Albert Einstein’s theory of general relativity has been a pillar of contemporary physics for more than a century. But according to a recent study, there is a slight discrepancy between Einstein’s predictions and how the universe has behaved during different cosmic eras.
To better understand the accelerating expansion of the universe, which was discovered 25 years ago, Paul Sabatier – a researcher at the University of Geneva and the University of Toulouse III – examined data from the Dark Energy Survey. When applied to a global scale, variations in the analysis emerged that cast doubt on Einstein’s equations, especially for extrasolar events.
These results, title “Measurement of the Weyl Potential Evolution from the First Three Years of Dark Energy Survey Data,” which were published in nature communication, Give rise to new debates over the validity of general relativity and the forces affecting the universe. The results point to gaps in our knowledge of space-time and dark energy, but they do not refute Einstein’s theories.

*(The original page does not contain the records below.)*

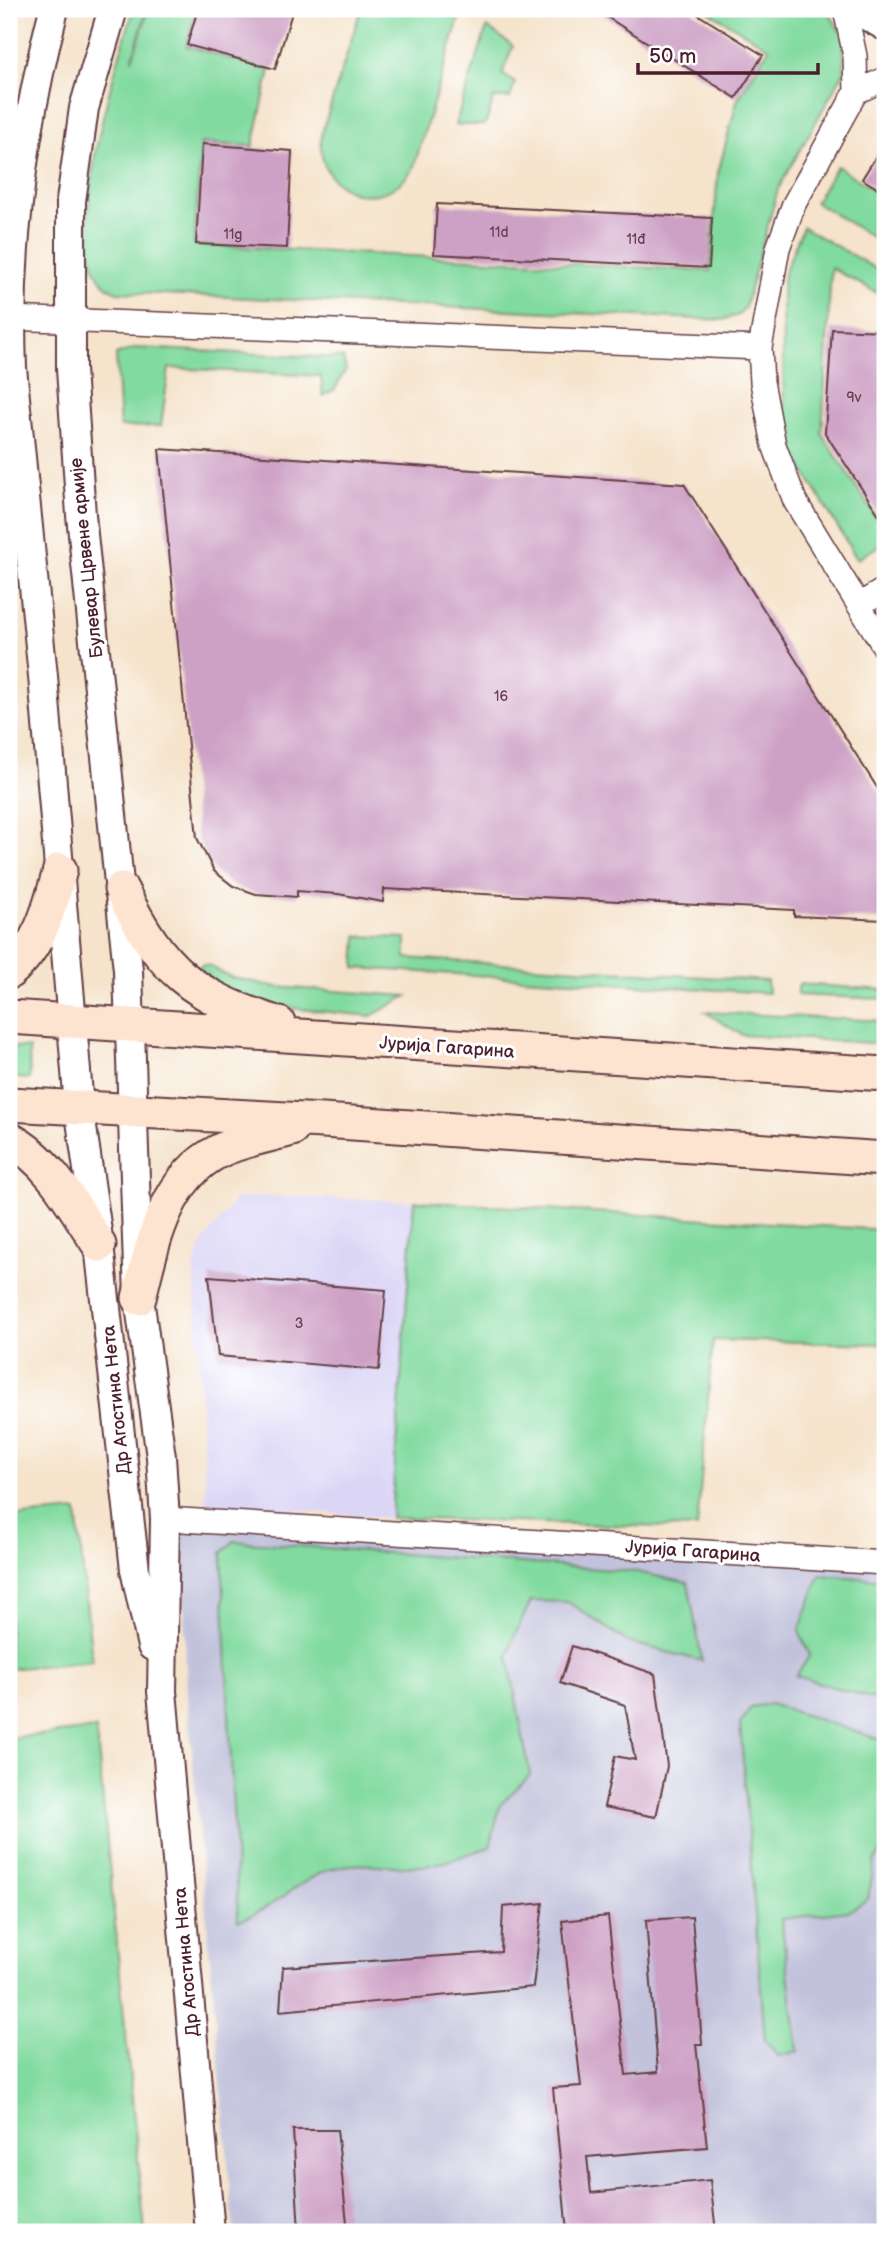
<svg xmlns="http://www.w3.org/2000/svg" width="894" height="2241" font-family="'Balsamiq Sans',sans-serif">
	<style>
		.built { fill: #dcd6f6 }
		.industrial { fill: #c2c2dc }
		.green { fill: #81da9f; stroke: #667c65; stroke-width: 2 }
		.building { fill: #cda0c5 }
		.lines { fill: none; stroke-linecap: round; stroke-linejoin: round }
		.minor-casing { stroke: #643c43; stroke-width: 26 }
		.tertiary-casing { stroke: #643c43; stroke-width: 32 }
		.secondary-casing { stroke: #643c43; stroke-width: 37 }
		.minor { stroke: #fff; stroke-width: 23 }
		.tertiary { stroke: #fff; stroke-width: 28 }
		.secondary { stroke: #fde4d1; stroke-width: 33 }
		.labels { text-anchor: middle; stroke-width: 6; stroke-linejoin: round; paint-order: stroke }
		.number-label { font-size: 14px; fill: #6b3f52 }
		.street-label { font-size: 18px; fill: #4a1f2b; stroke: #fff }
	</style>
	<rect width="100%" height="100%" fill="#fff"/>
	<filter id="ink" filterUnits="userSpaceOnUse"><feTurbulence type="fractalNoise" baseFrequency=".0143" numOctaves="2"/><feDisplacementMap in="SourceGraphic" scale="14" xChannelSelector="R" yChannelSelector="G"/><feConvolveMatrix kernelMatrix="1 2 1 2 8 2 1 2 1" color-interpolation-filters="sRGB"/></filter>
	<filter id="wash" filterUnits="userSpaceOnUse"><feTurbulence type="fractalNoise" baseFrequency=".00686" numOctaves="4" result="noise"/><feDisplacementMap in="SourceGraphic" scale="28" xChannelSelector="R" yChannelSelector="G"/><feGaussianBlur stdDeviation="1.57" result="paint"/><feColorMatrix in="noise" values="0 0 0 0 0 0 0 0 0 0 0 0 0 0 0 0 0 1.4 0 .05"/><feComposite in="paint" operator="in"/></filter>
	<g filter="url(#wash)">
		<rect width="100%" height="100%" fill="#f5e3cb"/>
		<!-- built -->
		<path class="built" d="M267,1196L414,1201L391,1518L206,1503L194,1266L203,1241L236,1199Z"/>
		<!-- industrial -->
		<path class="industrial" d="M182,1521L885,1563V2232H234L187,1696Z"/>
		<!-- green -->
		<path class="green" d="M134,9H147L132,60L149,9H197L186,46L270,70L253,146L201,143L194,245L710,271L718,173L737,101L769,48L705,9H827L844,38V72L778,189L745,307L739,315L722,320L117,292C50,267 118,58 134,9Z
			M361,9H462L413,169C380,218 312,192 322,133Z
			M487,27L513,46L502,74L515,83L510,98H494L485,125H455Z
			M837,166L885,197V245L815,202Z
			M803,227L885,274V297L831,268L822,434L885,531V542L857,559L795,456L784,410L782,295L784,273Z
			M136,348L343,358L346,369L335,389L323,396L321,376L169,368L161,426L120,427L116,355Z
			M357,936L406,938V958L767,981L768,993L355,968Z
			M202,965H208L230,977L277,987L407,996L371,1016L298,1009L252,1001L194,974Z
			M799,984L885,990V999L797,995Z
			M705,1012L885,1021V1044L742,1035Z
			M9,1047L29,1048L30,1079L9,1077Z
			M414,1201L885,1230V1344L713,1340L697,1528L391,1518Z
			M77,1511L92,1661L9,1669V1517Z
			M234,1541L637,1572L688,1583L702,1661L628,1642L568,1602L531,1601L514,1636L508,1656L530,1775L500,1805L490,1847C469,1853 445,1864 423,1866C392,1869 362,1859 331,1869C297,1881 272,1910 238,1921L222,1553Z
			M820,1575L885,1580V1702L796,1676L810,1655L799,1631Z
			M770,1704L885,1741V1845L875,1861L868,1899L849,1911L781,1919L798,2051L778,2056L765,2039L740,1724L751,1707Z
			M96,1729L145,2232H9V1738Z"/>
		<g id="blocks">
			<!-- building -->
			<path class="building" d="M198,9H293L275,69L187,45Z
				M594,9H689L763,55L736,98Z
				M885,142V193L862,179Z
				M202,144L292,151L287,248L196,244Z
				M437,204L712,218L709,268L434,254Z
				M832,329L885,331L881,417L885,424V524L825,433Z
				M159,449L684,484L885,800L884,920L794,916V910L384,889L383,902L338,894L297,891V897L256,894L233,886L214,871L197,838Z
				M209,1276L386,1290L379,1370L218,1356Z
				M572,1646L655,1674L667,1766L656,1817L604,1807L615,1756L635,1760L625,1705L560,1683Z
				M543,1903L533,1987L280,2011L283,1967L501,1952L503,1907Z
				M608,1916L626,2075L658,2072L646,1920L692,1917L702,2044H696L707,2147L587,2157L591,2193L710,2180L716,2232H567L553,2088L581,2086L562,1921Z
				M293,2130H337L348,2232H299Z"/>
		</g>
	</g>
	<g filter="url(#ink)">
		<use href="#blocks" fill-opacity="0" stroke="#643c43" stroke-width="2"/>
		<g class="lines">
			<!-- minor casing -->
			<g class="minor-casing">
				<path id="minor" d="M845,9L855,56L856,92L794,204L778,248L760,348L762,382L774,445L795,501L885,648
					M856,92L885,79
					M9,318L760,348
					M859,605L885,589
					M165,1519L885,1563"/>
			</g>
			<!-- tertiary casing -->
			<g class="tertiary-casing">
				<path id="tertiary" d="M54,9C24,126 7,247 12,368L43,676L79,1107L99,1245L135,1570L152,1646
					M113,9L84,108L71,201V369L81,515L128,970L139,1298L161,1457L165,1519L162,1691L210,2232
					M855,9L885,26"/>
			</g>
			<!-- secondary casing -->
			<g class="secondary-casing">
				<path id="secondary" d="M121,889C162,972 191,995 279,1024
					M9,972C40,947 50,907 60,870
					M9,1017L885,1074
					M9,1104L323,1121L885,1159
					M9,1139C51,1161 74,1207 99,1245
					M139,1298C152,1245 165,1178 219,1151C241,1140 268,1136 292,1129"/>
			</g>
			<!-- minor -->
			<use href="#minor" class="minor"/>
			<!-- tertiary -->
			<use href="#tertiary" class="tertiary"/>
			<!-- secondary -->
			<use href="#secondary" class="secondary"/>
		</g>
	</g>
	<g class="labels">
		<!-- number labels -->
		<g class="number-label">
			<text x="499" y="237">11d</text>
			<text x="233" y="239">11g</text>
			<text x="636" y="244">11đ</text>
			<text x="854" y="402">9v</text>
			<text x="501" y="701">16</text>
			<text x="299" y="1328">3</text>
		</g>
		<!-- street labels -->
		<g class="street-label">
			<text transform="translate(86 558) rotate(-96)" y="6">Булевар Црвене армије</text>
			<text transform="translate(447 1047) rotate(4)" y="6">Јурија Гагарина</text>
			<text transform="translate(116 1400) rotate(-96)" y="6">Др Агостина Нета</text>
			<text transform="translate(693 1551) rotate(4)" y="6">Јурија Гагарина</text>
			<text transform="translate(186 1962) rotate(-95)" y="6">Др Агостина Нета</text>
		</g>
	</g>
	<!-- margin -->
	<rect width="894" height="2241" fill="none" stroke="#fff" stroke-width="35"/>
	<!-- scale -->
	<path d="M638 63v10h180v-10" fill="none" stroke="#4a1f2b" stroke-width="3.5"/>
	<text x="649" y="63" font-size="21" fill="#4a1f2b" stroke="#ffffff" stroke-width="5" paint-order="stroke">50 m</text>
</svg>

according to Albert Einstein’s theory, The universe is distorted by matter like a big, flexible sheet. These distortions caused by the gravity of celestial bodies are called “gravity wells”. When light passes through this irregular structure, its trajectory is bent by these wells, similar to the effect of a glass lens. However, in this case, it is gravity, not the glass, that bends the light. This phenomenon is known as “gravitational lensing”.
Observing it provides insight into the components, history, and expansion of the universe. Its first measurements, taken during a solar eclipse in 1919, confirmed Einstein’s theory, which predicted a light deflection twice as large as that predicted by Isaac Newton. This difference arises from Einstein’s introduction of a major new element: the distortion of time, in addition to the distortion of space, to obtain the precise curvature of light.
“Until now, Dark Energy Survey data have been used to measure the distribution of matter in the universe. In our study, we used this data to directly measure the distortion of time and space, allowing us to interpret our findings. Can be compared with Einstein’s predictions.” says Camille Bonvin, Associate Professor in the Department of Theoretical Physics at UNIGE’s Faculty of Sciences, who led the research.
“We found that in the distant past – between 6 and 7 billion years ago – the depths of the wells match well with Einstein’s predictions. However, closer to today, 3.5 and 5 billion years ago, they are deeper than Einstein predicted. are slightly shallower,” revealed Isaac Toutoousos, an assistant astronomer at the Institute of Research in Astrophysics and Planetology (IRAP/OMP) at the university; Toulouse III – Paul Sabatier and lead author of the study.